L’Italia è uno dei pochi paesi d’Europa che produce ortofrutticolo fresco, cereali e uve da pasto. Ma in gran parte questa fonte della vita è controllata dalle organizzazioni criminali, che sono, per il cibo, all’apice dell’espressione tangibile della loro malvagità, anche di una fondamentale, sanguinaria idiozia. L’ecomafia, che intossica terreni e falde, pascoli e città nel Mezzogiorno, non salva neppure le proprie venerate famiglie dagli avvelenamenti che diffonde: la mozzarella inquinata dal papà va anche sul piatto di spose, madri, bambini. Il pomodoro insudiciante discariche e fiumi, lavoro di schiavi, tassato dagli antiparassitari e cresciuto su strati di diossina, finisce nelle conserve e nei pelati delle pizze margherita e altre salse italiche adorate dai turisti di Tokyo e di Pechino. Guarda certe facce di giovani nordici o americani, ti vien voglia di recitare più il miserere che l’alleluia. Non sono in grado di comprendere dove li conducono. In termini materiali spicci: all’abbondanza che fatalmente traboccherà in deserti di fame e sete.
La complicità dei governi e dell’Unione Europea, nella colossale frode alimentare (di cui non conosciamo che il poco non del tutto occultabile) non condirà di ilare questi panorami di futura tristizia.
Italia o continenti, è ormai tutt’uno, con differenze di gradi di disperazione e di sfacciataggine. Ma ce n’è per tutti. Di quale «libertà di scegliere» parliamo?

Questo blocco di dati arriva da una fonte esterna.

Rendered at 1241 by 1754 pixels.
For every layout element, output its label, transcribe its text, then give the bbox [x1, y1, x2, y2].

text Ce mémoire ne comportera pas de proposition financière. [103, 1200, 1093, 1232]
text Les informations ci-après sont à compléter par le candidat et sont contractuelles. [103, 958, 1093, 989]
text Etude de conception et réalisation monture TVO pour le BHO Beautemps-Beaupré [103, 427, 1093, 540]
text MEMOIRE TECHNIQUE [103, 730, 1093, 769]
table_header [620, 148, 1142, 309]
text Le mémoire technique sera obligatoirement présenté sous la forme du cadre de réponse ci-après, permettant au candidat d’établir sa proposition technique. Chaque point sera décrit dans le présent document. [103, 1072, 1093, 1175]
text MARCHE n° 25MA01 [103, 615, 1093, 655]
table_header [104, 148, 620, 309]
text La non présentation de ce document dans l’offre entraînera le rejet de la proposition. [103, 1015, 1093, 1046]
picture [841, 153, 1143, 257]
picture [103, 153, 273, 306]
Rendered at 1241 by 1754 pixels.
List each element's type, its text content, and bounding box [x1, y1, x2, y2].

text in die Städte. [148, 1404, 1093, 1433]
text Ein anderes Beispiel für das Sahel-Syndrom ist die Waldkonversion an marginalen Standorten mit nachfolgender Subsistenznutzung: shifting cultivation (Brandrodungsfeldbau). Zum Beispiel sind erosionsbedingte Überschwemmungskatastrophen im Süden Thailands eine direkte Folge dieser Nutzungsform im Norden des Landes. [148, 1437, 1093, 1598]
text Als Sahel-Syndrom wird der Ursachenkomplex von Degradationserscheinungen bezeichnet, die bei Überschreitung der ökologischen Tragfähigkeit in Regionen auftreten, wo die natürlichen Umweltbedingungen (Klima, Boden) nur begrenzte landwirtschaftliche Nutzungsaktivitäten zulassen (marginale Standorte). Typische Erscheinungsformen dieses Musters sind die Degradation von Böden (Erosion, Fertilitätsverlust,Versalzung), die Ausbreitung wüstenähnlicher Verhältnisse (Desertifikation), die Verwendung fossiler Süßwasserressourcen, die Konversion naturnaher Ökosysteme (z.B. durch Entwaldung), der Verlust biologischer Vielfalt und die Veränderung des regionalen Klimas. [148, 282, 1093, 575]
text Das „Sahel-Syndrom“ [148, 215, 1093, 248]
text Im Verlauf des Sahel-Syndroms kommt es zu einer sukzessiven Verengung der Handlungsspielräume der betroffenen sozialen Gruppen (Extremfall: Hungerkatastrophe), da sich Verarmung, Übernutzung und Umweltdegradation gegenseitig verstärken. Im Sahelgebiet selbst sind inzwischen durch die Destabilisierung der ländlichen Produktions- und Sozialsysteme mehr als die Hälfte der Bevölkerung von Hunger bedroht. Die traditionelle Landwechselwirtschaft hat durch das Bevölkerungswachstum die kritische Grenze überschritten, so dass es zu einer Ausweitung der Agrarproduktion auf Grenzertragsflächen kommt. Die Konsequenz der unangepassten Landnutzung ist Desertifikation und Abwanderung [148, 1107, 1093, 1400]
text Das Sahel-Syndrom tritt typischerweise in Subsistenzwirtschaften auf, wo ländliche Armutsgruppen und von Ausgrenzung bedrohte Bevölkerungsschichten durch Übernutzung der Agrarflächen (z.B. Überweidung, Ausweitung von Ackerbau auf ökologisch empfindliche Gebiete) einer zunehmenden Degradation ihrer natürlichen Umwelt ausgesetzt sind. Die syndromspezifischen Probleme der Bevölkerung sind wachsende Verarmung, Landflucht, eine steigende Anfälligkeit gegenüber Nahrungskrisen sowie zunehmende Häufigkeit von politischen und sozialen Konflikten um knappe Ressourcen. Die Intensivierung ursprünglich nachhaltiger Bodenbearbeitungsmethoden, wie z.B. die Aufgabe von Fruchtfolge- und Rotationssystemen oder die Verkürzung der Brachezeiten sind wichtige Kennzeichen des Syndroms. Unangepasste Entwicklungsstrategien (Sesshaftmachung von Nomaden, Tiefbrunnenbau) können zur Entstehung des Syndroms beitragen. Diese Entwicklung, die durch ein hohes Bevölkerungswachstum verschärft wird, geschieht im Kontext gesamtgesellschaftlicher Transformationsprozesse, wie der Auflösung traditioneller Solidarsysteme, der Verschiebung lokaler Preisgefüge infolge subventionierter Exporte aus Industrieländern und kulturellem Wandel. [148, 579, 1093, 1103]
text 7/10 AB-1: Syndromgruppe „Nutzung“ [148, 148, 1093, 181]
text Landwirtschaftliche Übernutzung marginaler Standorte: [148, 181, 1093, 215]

Da un buon mezzo secolo mi occupo della questione ecologica: mi torco inutilmente nell’impotenza della parola di persuadere un minimo di buon senso coi suoi avvertimenti, vorrei adesso tardivamente ma con un po’ più di speranza pensare ai problemi (non a quelli astrofisici) del cielo.
Ci salverà – poiché il Messia sta sempre venendo o a volte lascia messaggi inascoltati nelle segreterie telefoniche – quella coppia superstite di giovani naufraghi che ha intravisto la pena del mondo, ha avuto pietà di questa sconciata Italia, si è ricordata (forse) di Alex Langer, e intrepidamente ha risposto a Petrini che intendeva dedicarsi per il resto dei giorni all’agricoltura?
Un campo basta a un re, dice Qohélet. Quella coppia di giovani eccezionali è dunque un segno: una voce messianica nella segreteria.